» **WORK TO BE COMPLETED**
Set down, character for character, everything in the records below from the line holding "left hip: (773, 735)" down to the line holding "nose: (706, 33)", and no other line.

---- GIVEN ENTRIES

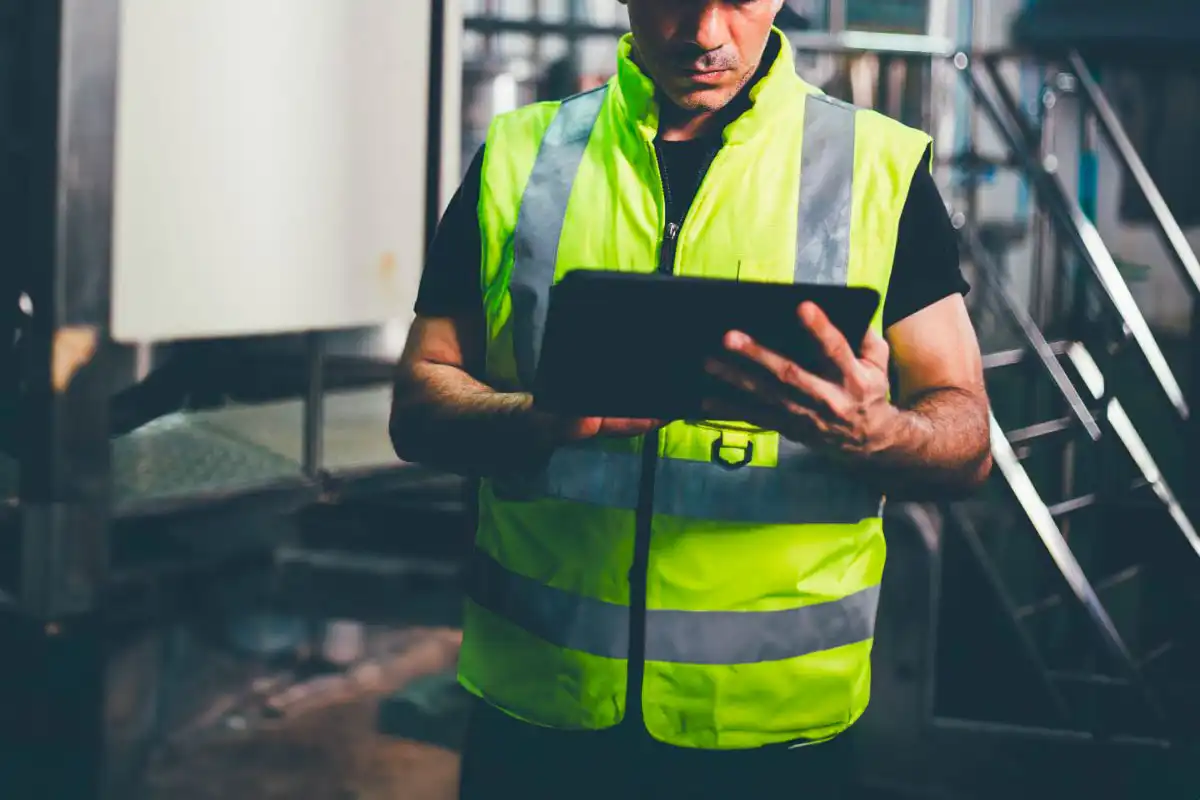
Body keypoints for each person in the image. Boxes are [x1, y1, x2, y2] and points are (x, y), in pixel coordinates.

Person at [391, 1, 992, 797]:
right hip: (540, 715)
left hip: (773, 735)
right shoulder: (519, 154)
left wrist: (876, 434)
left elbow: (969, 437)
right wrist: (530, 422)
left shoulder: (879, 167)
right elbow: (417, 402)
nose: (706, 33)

--------
---- GIVEN ENTRIES

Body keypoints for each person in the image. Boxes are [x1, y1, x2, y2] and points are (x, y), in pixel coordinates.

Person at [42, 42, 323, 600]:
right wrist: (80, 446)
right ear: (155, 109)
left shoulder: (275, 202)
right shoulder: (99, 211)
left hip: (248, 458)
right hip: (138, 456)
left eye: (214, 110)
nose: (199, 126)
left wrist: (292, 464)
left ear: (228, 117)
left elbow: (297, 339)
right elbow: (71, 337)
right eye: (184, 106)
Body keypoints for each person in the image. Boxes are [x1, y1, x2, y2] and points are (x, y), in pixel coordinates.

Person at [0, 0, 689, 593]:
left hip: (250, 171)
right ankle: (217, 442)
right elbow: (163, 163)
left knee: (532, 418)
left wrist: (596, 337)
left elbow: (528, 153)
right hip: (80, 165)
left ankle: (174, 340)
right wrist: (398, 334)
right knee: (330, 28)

--------
---- GIVEN ENTRIES

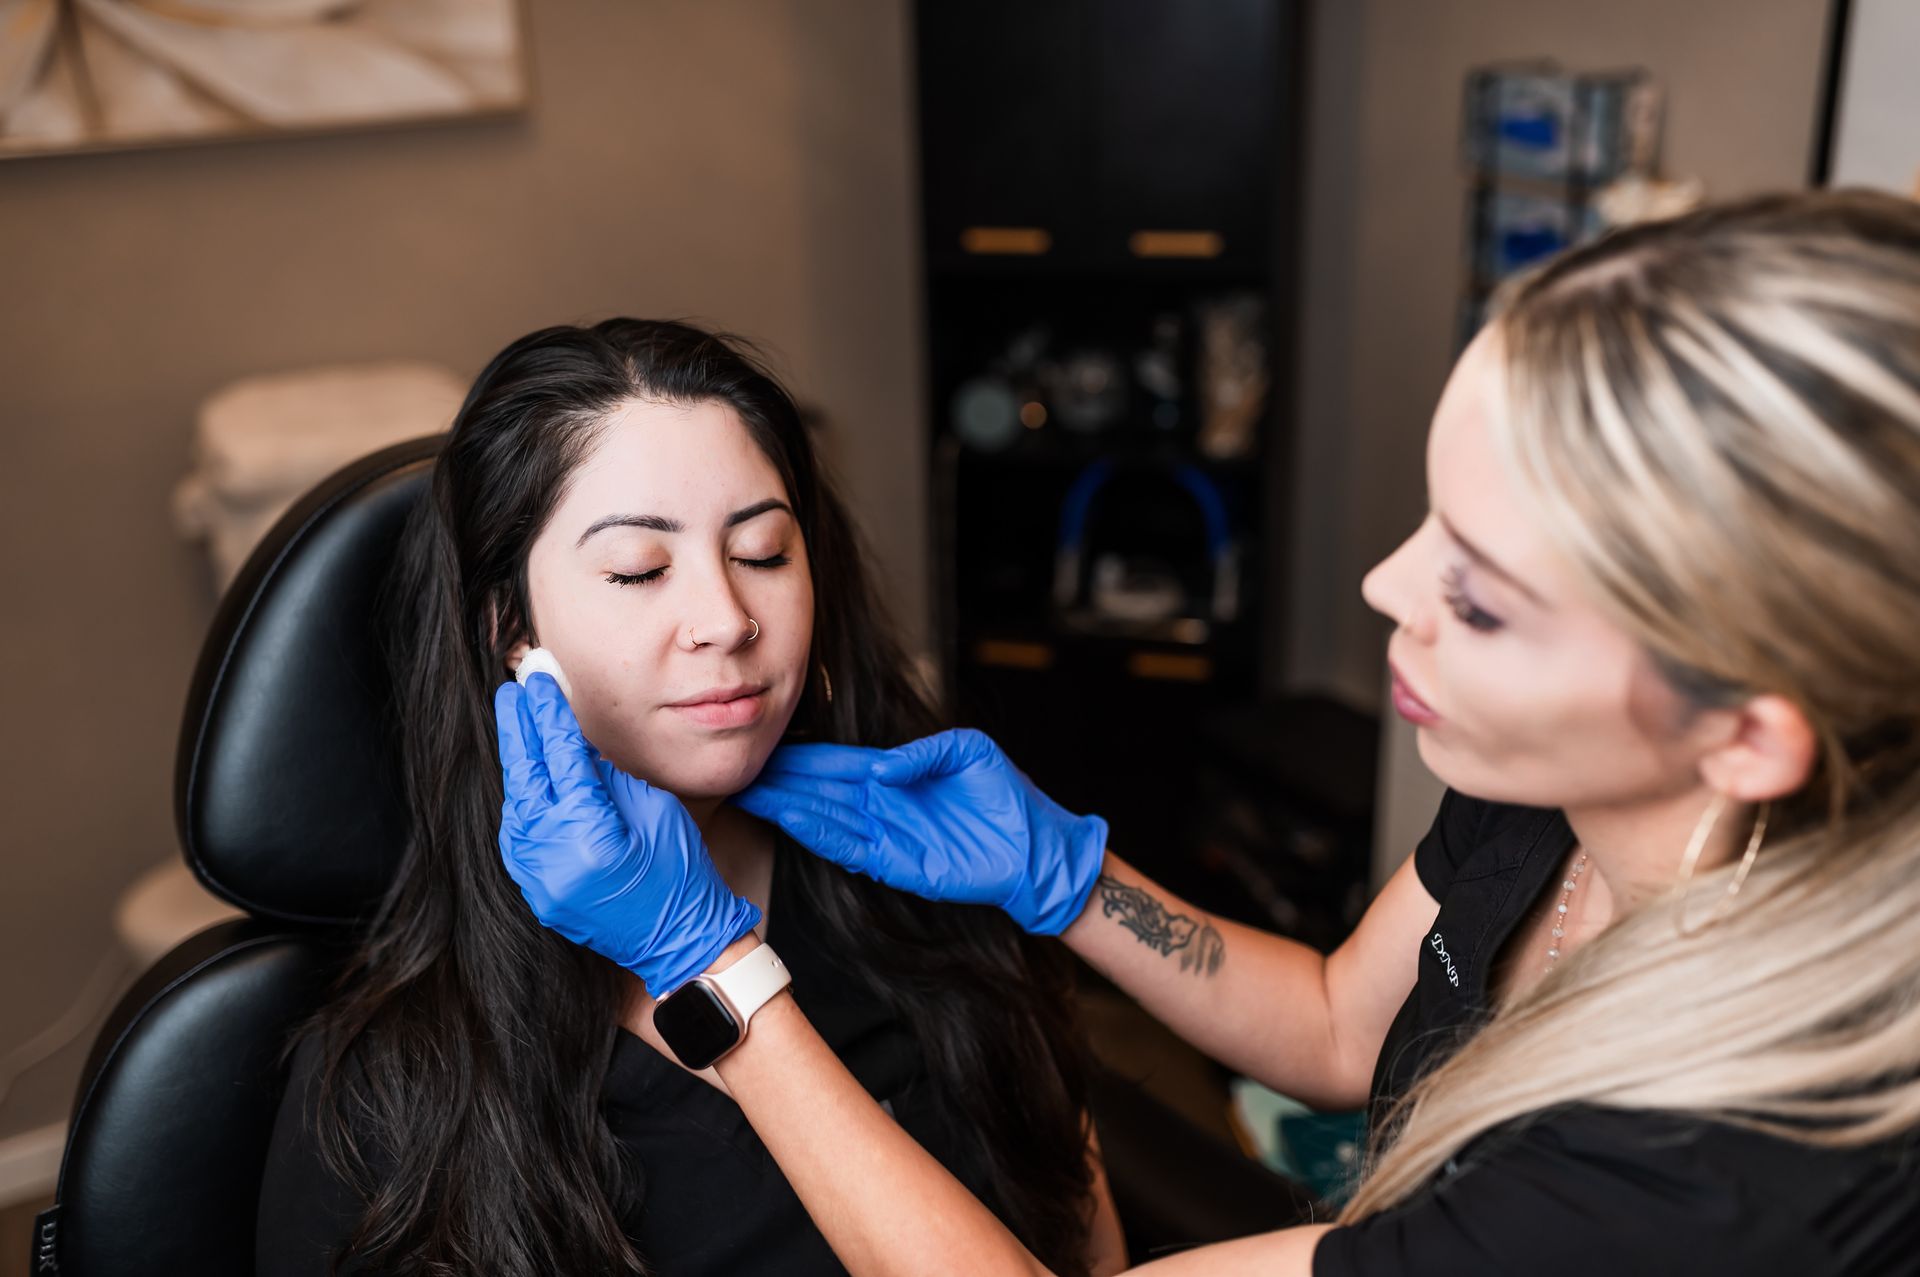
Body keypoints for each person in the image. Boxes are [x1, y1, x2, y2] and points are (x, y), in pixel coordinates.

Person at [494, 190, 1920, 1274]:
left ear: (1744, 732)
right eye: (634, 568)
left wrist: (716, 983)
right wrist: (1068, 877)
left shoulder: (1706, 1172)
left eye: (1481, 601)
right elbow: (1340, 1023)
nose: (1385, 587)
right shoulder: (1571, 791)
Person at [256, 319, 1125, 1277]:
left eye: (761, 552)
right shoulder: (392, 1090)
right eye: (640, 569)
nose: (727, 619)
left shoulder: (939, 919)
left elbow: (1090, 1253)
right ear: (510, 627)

--------

» **TASK RESULT**
left hip: (773, 735)
right shoulder: (519, 154)
left wrist: (876, 434)
left elbow: (969, 437)
right wrist: (530, 422)
left shoulder: (879, 167)
right elbow: (417, 402)
nose: (706, 33)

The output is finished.